→ **Information provided**
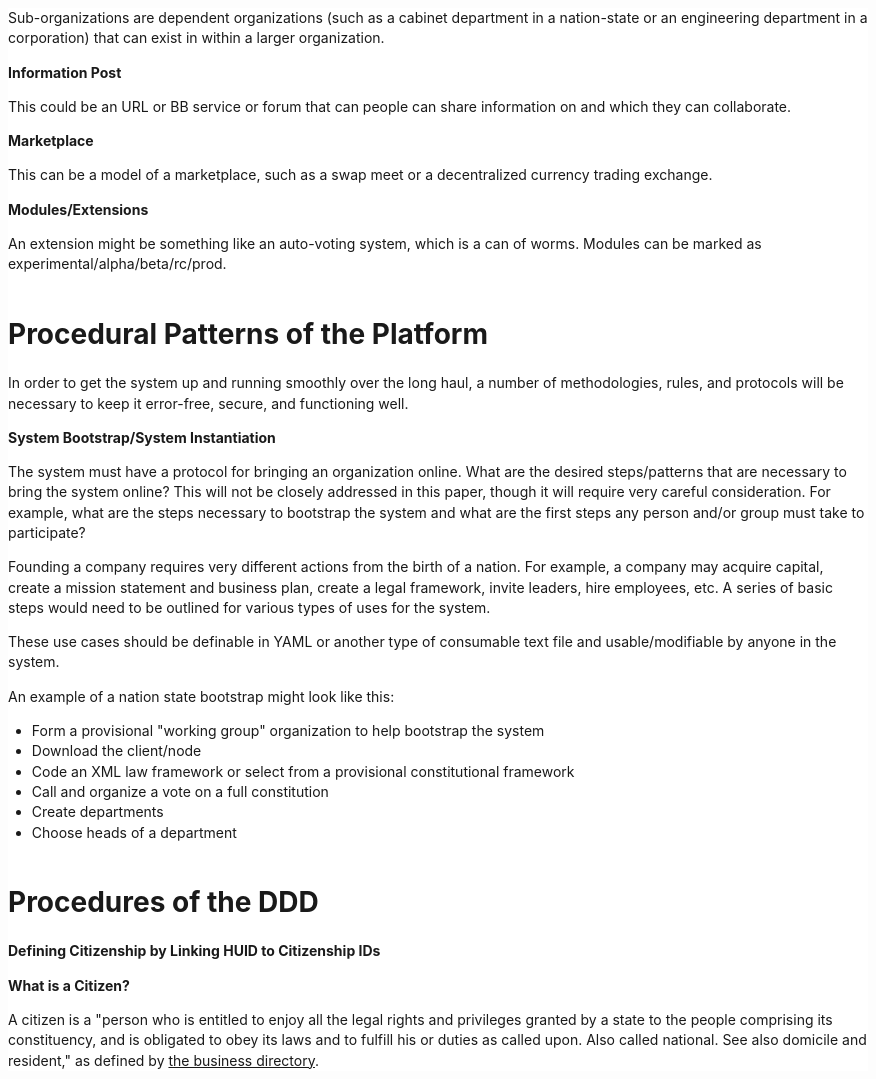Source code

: Sub-organizations are dependent organizations (such as a cabinet department in a nation-state or an engineering department in a corporation) that can exist in within a larger organization.

**Information Post**

This could be an URL or BB service or forum that can people can share information on and which they can collaborate.

**Marketplace**

This can be a model of a marketplace, such as a swap meet or a decentralized currency trading exchange.

**Modules/Extensions**

An extension might be something like an auto-voting system, which is a can of worms. Modules can be marked as experimental/alpha/beta/rc/prod.

# Procedural Patterns of the Platform

In order to get the system up and running smoothly over the long haul, a number of methodologies, rules, and protocols will be necessary to keep it error-free, secure, and functioning well.

**System Bootstrap/System Instantiation**

The system must have a protocol for bringing an organization online. What are the desired steps/patterns that are necessary to bring the system online? This will not be closely addressed in this paper, though it will require very careful consideration. For example, what are the steps necessary to bootstrap the system and what are the first steps any person and/or group must take to participate?

Founding a company requires very different actions from the birth of a nation. For example, a company may acquire capital, create a mission statement and business plan, create a legal framework, invite leaders, hire employees, etc. A series of basic steps would need to be outlined for various types of uses for the system.

These use cases should be definable in YAML or another type of consumable text file and usable/modifiable by anyone in the system.

An example of a nation state bootstrap might look like this:

- Form a provisional &quot;working group&quot; organization to help bootstrap the system
- Download the client/node
- Code an XML law framework or select from a provisional constitutional framework
- Call and organize a vote on a full constitution
- Create departments
- Choose heads of a department

# Procedures of the DDD


**Defining Citizenship by Linking HUID to Citizenship IDs**

**What is a Citizen?**

A citizen is a &quot;person who is entitled to enjoy all the legal rights and privileges granted by a state to the people comprising its constituency, and is obligated to obey its laws and to fulfill his or duties as called upon. Also called national. See also domicile and resident,&quot; as defined by  [the business directory](http://www.businessdictionary.com/definition/citizen.html#ixzz3wTQwz2rH).
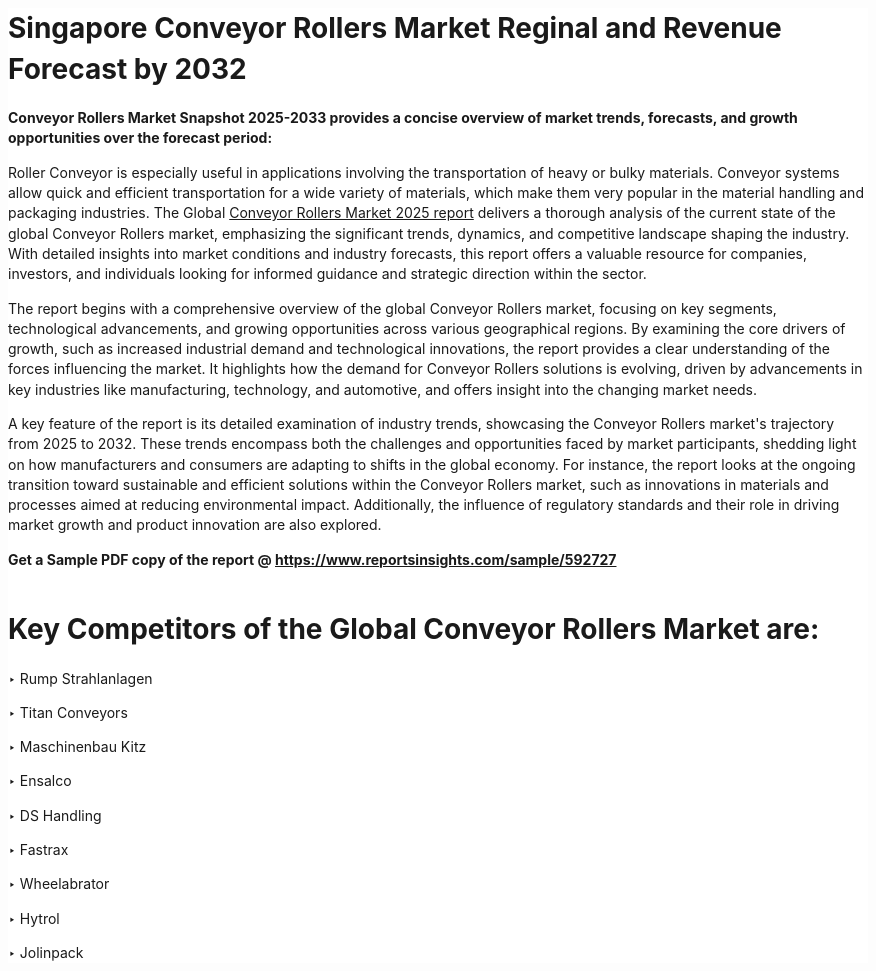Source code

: # Singapore Conveyor Rollers Market Reginal and Revenue Forecast by 2032

<strong>Conveyor Rollers Market Snapshot 2025-2033 provides a concise overview of market trends, forecasts, and growth opportunities over the forecast period:</strong>

Roller Conveyor is especially useful in applications involving the transportation of heavy or bulky materials. Conveyor systems allow quick and efficient transportation for a wide variety of materials, which make them very popular in the material handling and packaging industries. The Global <a href=https://www.reportsinsights.com/sample/592727>Conveyor Rollers Market 2025 report</a> delivers a thorough analysis of the current state of the global Conveyor Rollers market, emphasizing the significant trends, dynamics, and competitive landscape shaping the industry. With detailed insights into market conditions and industry forecasts, this report offers a valuable resource for companies, investors, and individuals looking for informed guidance and strategic direction within the sector.

The report begins with a comprehensive overview of the global Conveyor Rollers market, focusing on key segments, technological advancements, and growing opportunities across various geographical regions. By examining the core drivers of growth, such as increased industrial demand and technological innovations, the report provides a clear understanding of the forces influencing the market. It highlights how the demand for Conveyor Rollers solutions is evolving, driven by advancements in key industries like manufacturing, technology, and automotive, and offers insight into the changing market needs.

A key feature of the report is its detailed examination of industry trends, showcasing the Conveyor Rollers market's trajectory from 2025 to 2032. These trends encompass both the challenges and opportunities faced by market participants, shedding light on how manufacturers and consumers are adapting to shifts in the global economy. For instance, the report looks at the ongoing transition toward sustainable and efficient solutions within the Conveyor Rollers market, such as innovations in materials and processes aimed at reducing environmental impact. Additionally, the influence of regulatory standards and their role in driving market growth and product innovation are also explored.

<strong>Get a Sample PDF copy of the report @ <a href=https://www.reportsinsights.com/sample/592727>https://www.reportsinsights.com/sample/592727</a></strong>

# <strong>Key Competitors of the Global Conveyor Rollers Market are:</strong>

‣ Rump Strahlanlagen

‣ Titan Conveyors

‣ Maschinenbau Kitz

‣ Ensalco

‣ DS Handling

‣ Fastrax

‣ Wheelabrator

‣ Hytrol

‣ Jolinpack
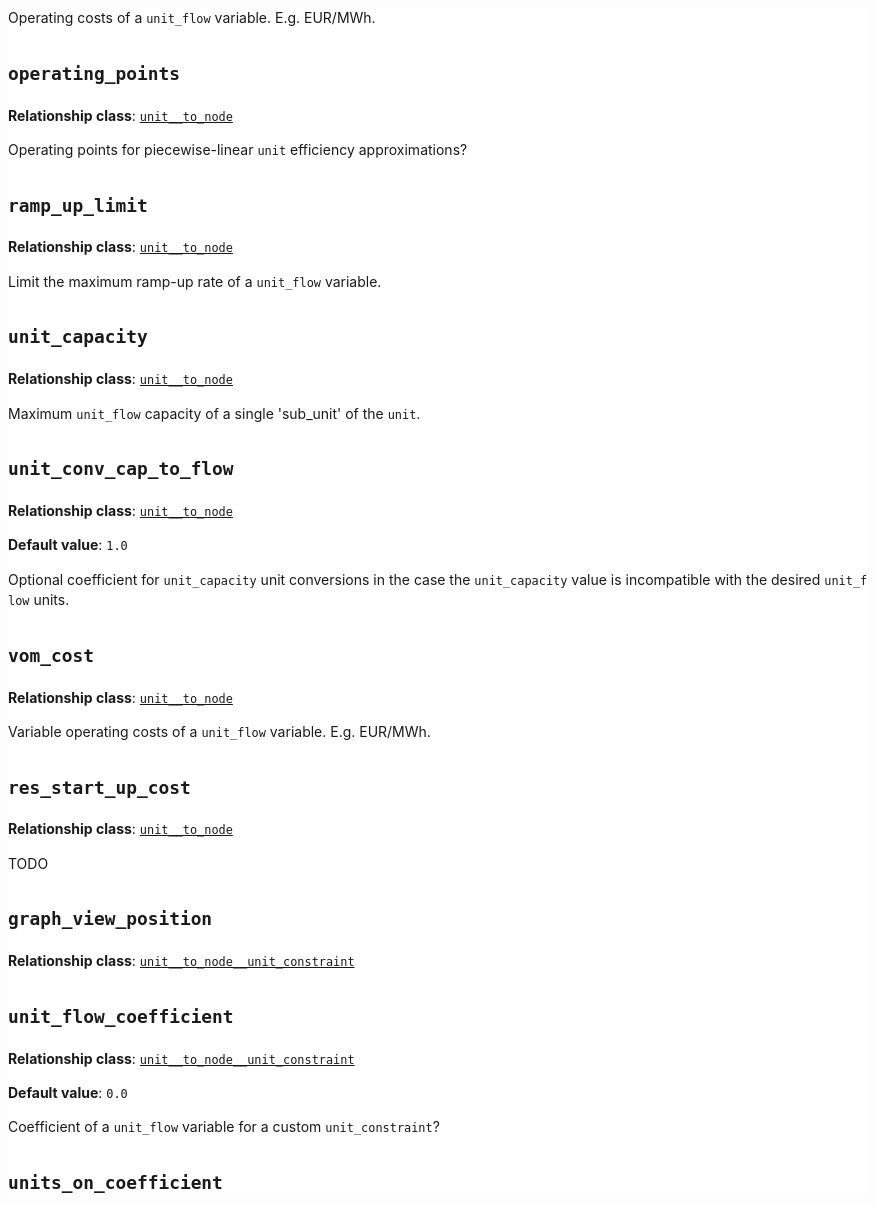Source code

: Operating costs of a `unit_flow` variable. E.g. EUR/MWh.

## `operating_points`

**Relationship class**: [`unit__to_node`](#unit__to_node)

Operating points for piecewise-linear `unit` efficiency approximations?

## `ramp_up_limit`

**Relationship class**: [`unit__to_node`](#unit__to_node)

Limit the maximum ramp-up rate of a `unit_flow` variable.

## `unit_capacity`

**Relationship class**: [`unit__to_node`](#unit__to_node)

Maximum `unit_flow` capacity of a single 'sub_unit' of the `unit`.

## `unit_conv_cap_to_flow`

**Relationship class**: [`unit__to_node`](#unit__to_node)

**Default value**: `1.0`

Optional coefficient for `unit_capacity` unit conversions in the case the `unit_capacity` value is incompatible with the desired `unit_flow` units.

## `vom_cost`

**Relationship class**: [`unit__to_node`](#unit__to_node)

Variable operating costs of a `unit_flow` variable. E.g. EUR/MWh.

## `res_start_up_cost`

**Relationship class**: [`unit__to_node`](#unit__to_node)

TODO

## `graph_view_position`

**Relationship class**: [`unit__to_node__unit_constraint`](#unit__to_node__unit_constraint)

## `unit_flow_coefficient`

**Relationship class**: [`unit__to_node__unit_constraint`](#unit__to_node__unit_constraint)

**Default value**: `0.0`

Coefficient of a `unit_flow` variable for a custom `unit_constraint`?

## `units_on_coefficient`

→ **What to produce**
Filter the listing above and copy each line that contains the string "reportsinsights", with case counting.

→ **Answer box**
Roller Conveyor is especially useful in applications involving the transportation of heavy or bulky materials. Conveyor systems allow quick and efficient transportation for a wide variety of materials, which make them very popular in the material handling and packaging industries. The Global <a href=https://www.reportsinsights.com/sample/592727>Conveyor Rollers Market 2025 report</a> delivers a thorough analysis of the current state of the global Conveyor Rollers market, emphasizing the significant trends, dynamics, and competitive landscape shaping the industry. With detailed insights into market conditions and industry forecasts, this report offers a valuable resource for companies, investors, and individuals looking for informed guidance and strategic direction within the sector.
<strong>Get a Sample PDF copy of the report @ <a href=https://www.reportsinsights.com/sample/592727>https://www.reportsinsights.com/sample/592727</a></strong>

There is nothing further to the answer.